** PASSAGE TO READ follows **
Article: Decloaking Hazards Why You Should Shun Caching Search Engines

by Ralph Tegtmeier and Dirk Brockhausen


While all search engines use one form of caching or
another to build their indices, some of them make a
point of displaying cached web pages to their users.
The commonly quoted pretext for this is that it offers
searchers fast access to a page's content, making it
easier to check out whether it's what they are really
looking for in the first place. Of course, what this
actually does is keep visitors on the search engine's
site, making them more susceptible to banner ads and
other means of promotion.

However, the drawbacks this entails are numerous.
Depending on the search engine's index cycle the
content presented may be quite outdated.
More often than not, the presented pages will not be
fully functional:
= relative (internal) links tend to get broken
= JavaScript and external Java applets won't work
anymore
= site design and layout may be massacred by incorrect
or nonexistent display of external Cascading Style
Sheets (CSS)
= banner ads may not be displayed properly, thus
depriving webmasters of revenue
= dynamic content may not be rendered the way it was
originally set up.
Displaying content within an alien context (e.g.
under the search engine's header, encased in a frame,
etc.) beyond the control of said content's
generators/authors, arguably constitutes a blatant
infringement of intellectual property and copyrights.

Moreover, for a web site employing IP delivery, this
practice constitutes a prime Decloaking Hazard: as
cloaking works by feeding an optimized (or, at least,
different) page to search engine spiders not intended
for human perusal, caching such pages and displaying
them for the asking will reveal your cloaking effort,
this rendering it useless any unscrupulous competitor
could easily steal your cloaked code to optimize their
own pages with it and achieve better rankings to your
detriment.
** End of PASSAGE TO READ **
In the article on caching search engines, what does it say tends to happen to relative (internal) links on cached pages?
** INPUT DATA follows **
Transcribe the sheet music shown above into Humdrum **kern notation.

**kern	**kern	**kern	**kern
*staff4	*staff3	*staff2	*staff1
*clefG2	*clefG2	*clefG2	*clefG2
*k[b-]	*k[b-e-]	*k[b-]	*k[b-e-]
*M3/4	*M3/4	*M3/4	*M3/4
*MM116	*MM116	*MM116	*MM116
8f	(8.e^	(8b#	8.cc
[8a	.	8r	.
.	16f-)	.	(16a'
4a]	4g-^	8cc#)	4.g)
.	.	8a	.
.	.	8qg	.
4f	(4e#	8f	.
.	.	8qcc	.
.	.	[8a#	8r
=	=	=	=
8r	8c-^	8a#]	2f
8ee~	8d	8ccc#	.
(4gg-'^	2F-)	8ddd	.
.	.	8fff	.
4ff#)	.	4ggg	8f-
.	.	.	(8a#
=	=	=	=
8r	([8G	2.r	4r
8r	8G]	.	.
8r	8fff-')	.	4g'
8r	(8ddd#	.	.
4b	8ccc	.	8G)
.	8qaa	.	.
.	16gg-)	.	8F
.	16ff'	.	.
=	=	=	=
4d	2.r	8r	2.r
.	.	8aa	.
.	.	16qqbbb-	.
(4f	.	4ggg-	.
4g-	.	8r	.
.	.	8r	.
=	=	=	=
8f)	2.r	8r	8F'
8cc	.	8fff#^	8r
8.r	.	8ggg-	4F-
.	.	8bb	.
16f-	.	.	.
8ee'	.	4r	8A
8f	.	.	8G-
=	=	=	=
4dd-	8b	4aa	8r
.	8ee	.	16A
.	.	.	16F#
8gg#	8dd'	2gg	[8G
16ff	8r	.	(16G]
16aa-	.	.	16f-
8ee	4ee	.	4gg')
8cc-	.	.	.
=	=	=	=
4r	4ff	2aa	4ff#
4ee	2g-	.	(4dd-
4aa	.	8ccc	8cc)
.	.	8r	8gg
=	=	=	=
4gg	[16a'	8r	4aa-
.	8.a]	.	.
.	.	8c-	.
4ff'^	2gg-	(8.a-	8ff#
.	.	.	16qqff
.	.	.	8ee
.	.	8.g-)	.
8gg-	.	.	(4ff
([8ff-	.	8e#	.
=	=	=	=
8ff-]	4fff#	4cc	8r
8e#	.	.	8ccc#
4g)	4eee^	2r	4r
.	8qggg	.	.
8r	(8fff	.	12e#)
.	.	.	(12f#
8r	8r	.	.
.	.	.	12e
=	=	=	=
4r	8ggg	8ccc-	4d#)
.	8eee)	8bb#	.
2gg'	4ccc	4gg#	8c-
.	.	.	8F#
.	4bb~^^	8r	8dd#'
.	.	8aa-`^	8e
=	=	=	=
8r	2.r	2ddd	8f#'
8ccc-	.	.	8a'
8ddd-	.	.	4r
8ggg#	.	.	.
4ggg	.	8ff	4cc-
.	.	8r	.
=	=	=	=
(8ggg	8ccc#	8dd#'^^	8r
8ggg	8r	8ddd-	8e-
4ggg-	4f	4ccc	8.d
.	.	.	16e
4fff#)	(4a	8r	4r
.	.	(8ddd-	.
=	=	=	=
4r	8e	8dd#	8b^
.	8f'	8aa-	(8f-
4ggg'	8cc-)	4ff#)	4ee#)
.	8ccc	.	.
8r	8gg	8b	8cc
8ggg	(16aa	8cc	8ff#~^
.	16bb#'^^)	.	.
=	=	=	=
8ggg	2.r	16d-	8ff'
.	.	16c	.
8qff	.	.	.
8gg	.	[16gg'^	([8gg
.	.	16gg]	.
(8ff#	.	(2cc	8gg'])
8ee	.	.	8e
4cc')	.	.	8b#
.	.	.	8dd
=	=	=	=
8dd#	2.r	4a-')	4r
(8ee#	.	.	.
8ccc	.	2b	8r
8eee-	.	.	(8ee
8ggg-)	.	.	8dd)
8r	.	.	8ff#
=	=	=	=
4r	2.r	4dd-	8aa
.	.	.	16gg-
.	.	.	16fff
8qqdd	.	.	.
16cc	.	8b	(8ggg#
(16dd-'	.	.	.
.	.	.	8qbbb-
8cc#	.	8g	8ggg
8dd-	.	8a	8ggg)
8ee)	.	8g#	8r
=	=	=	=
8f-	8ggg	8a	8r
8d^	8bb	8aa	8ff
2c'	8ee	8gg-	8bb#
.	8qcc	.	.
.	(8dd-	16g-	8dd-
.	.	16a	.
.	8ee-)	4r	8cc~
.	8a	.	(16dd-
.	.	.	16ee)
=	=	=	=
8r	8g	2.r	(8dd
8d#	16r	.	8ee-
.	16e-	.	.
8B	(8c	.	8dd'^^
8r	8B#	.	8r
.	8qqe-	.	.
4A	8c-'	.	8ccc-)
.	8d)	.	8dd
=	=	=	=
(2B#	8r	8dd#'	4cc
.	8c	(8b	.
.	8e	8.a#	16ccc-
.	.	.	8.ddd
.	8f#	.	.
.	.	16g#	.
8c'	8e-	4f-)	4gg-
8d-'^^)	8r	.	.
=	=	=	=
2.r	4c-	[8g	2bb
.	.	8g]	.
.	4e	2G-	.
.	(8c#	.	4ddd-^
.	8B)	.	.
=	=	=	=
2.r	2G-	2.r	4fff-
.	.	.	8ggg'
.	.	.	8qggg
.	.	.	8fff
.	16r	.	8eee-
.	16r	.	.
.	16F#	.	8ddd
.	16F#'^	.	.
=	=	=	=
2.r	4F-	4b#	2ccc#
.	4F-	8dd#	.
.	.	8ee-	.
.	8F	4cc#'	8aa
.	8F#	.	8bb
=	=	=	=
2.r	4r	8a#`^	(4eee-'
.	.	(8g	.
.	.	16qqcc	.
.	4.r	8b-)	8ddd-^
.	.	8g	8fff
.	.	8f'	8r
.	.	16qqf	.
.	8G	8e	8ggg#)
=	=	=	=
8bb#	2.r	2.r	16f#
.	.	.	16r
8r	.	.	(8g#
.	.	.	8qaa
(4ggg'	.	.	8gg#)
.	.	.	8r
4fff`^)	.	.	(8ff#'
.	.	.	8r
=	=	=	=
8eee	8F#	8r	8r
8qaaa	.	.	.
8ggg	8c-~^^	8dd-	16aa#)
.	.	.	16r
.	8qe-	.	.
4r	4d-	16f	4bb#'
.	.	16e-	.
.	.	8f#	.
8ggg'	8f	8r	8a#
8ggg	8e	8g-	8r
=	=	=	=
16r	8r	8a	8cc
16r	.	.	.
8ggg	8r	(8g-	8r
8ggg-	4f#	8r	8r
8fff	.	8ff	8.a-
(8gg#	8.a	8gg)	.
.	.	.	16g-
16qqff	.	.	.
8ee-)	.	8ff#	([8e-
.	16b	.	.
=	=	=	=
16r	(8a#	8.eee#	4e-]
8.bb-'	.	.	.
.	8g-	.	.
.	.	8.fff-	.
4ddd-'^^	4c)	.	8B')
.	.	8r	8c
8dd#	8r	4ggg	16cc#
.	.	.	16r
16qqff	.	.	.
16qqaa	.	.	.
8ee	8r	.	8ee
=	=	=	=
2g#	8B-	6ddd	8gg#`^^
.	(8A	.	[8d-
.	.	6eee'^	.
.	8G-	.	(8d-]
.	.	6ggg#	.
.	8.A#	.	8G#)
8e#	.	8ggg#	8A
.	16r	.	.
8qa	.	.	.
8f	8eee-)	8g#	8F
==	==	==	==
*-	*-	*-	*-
** End of INPUT DATA **
*SOLVED PROBLEM*: They tend to get broken.